#### Prompt
Every line that contains the word "Azoty" is to be copied from the listing.

#### Records to use
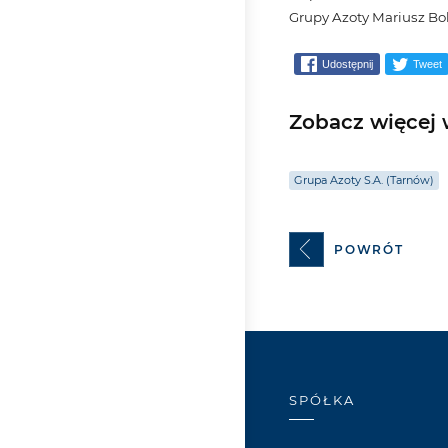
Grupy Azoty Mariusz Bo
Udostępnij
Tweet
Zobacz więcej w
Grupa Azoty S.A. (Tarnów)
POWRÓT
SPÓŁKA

#### Result of the exercise
Grupy Azoty Mariusz Bo
Grupa Azoty S.A. (Tarnów)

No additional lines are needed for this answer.